Description of the task ▸ Return only that part of the material below which starts with the line containing "ll our clients and want to make it easier for" and goes on through the line containing "y means of getting from one place to another.", restated exactly.
........
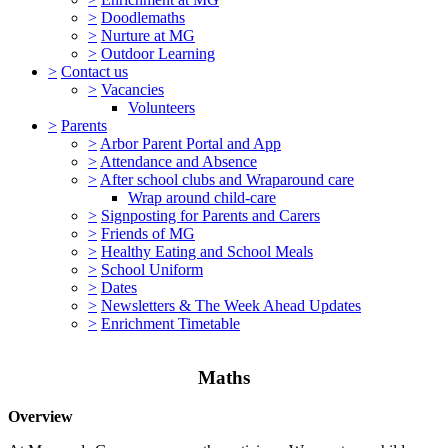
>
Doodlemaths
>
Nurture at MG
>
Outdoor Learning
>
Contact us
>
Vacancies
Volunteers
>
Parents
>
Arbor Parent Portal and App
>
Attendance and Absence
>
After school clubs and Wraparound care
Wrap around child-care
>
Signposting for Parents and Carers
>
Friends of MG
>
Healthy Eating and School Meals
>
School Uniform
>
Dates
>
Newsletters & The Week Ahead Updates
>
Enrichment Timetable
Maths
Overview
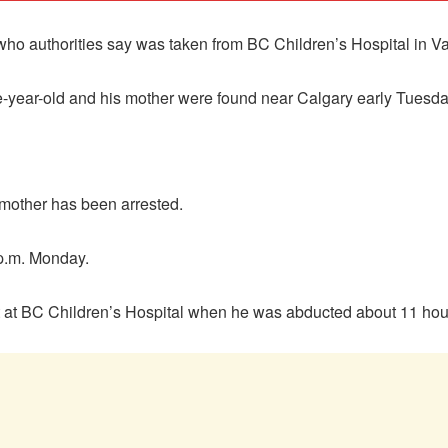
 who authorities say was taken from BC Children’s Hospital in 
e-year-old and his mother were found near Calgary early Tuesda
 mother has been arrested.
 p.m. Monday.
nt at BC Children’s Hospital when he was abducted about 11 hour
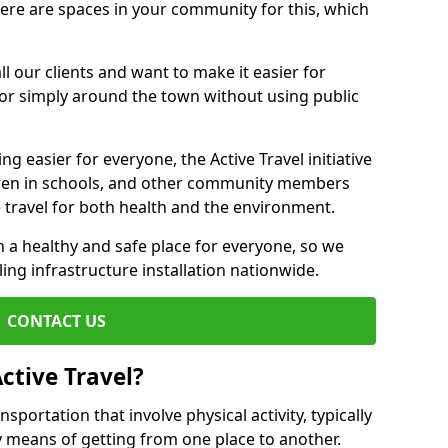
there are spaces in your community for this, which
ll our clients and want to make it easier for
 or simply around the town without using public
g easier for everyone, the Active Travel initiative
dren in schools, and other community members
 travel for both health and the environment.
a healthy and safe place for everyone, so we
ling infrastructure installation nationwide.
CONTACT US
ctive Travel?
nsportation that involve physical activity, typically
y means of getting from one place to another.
........
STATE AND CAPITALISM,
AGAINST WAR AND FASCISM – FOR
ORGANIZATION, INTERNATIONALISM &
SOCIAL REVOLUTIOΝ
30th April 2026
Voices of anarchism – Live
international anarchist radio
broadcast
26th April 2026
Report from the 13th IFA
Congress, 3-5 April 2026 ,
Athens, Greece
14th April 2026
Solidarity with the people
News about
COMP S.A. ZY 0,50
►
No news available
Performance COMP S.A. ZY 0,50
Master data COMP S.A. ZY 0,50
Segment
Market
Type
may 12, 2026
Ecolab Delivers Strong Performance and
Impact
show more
........
Response to this exercise ▸
ll our clients and want to make it easier for
 or simply around the town without using public
g easier for everyone, the Active Travel initiative
dren in schools, and other community members
 travel for both health and the environment.
a healthy and safe place for everyone, so we
ling infrastructure installation nationwide.
CONTACT US
ctive Travel?
nsportation that involve physical activity, typically
y means of getting from one place to another.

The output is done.